Develop NS has already put out an RFP for a second round, asking for bids on the Eastern Shore and other rural areas that were ignored in the first round.
In an interview, Monique Arsenault, Director of Innovation at Develop NS, said the agency expected to announce the results of this round sometime this summer. “Our mandate is to reach that greater that 95% access goal,” Arsenault, “and we’ll be pushing for 100%. If this round still leaves some areas out, then we’ll either do another around, or look at what other tools we could use to make it happen.”
On the question of the pricing of service, Arsenault said, “We do have criteria that require competitiveness of pricing. A product in a rural area has to be priced the same as a comparable product in a city center. We have service delivery agreements that we will monitor to make sure that the providers are delivering the connection speeds they promised.”

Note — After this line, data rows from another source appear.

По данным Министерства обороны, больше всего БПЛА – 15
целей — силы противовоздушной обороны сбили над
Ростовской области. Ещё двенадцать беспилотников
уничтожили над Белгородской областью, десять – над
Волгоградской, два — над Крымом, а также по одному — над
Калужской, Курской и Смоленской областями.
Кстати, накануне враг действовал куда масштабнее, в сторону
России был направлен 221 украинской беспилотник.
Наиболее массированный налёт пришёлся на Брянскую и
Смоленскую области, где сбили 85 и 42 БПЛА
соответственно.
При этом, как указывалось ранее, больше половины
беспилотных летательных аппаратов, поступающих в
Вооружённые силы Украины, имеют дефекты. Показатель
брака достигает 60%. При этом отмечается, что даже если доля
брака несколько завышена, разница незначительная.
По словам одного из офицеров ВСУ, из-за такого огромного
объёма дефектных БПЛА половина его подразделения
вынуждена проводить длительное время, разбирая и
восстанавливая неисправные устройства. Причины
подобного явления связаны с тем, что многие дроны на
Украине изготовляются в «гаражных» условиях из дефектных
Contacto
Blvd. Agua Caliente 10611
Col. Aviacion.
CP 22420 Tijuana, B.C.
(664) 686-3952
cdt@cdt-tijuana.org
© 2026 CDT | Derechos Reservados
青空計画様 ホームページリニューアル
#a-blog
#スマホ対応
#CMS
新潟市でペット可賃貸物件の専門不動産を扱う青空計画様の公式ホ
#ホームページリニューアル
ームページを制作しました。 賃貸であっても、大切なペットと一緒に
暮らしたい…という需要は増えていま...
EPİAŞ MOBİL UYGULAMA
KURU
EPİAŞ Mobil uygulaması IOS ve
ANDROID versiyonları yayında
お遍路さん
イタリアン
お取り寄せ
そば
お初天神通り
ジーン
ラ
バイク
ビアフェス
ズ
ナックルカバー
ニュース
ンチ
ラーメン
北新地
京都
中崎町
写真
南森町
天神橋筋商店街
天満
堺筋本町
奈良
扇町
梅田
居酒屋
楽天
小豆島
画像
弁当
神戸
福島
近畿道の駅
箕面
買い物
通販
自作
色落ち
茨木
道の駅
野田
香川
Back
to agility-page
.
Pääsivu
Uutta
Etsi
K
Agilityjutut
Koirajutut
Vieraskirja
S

In an effort to further accelerate this process, the province recently announced an additional $15 million for this program. “We want to facilitate the removal of all the barriers we can to get the work done quicker,” Arsenault said. “And we’re also looking at finding ways to help providers relieve some of the congestion on their networks from all the additional usage.”
The federal government is preparing to shovel up to $6 billion “to help every Canadian access high-speed Internet at minimum speeds of 50/10 Mbps” over the next ten years, using a new Universal Broadband Fund.
But even with better infrastructure and access, people may still be unable to pay monthly fees of $100 or more. The province does not provide funds to subsidize Internet charges. The federal government has a program called “Connecting Families” under which families with incomes below $31,000 a year can get Internet access for $10 a month, with the government paying the rest. However, this program is only available to families who are receiving the maximum Canada Child Benefit who have received a letter authorizing them to participate.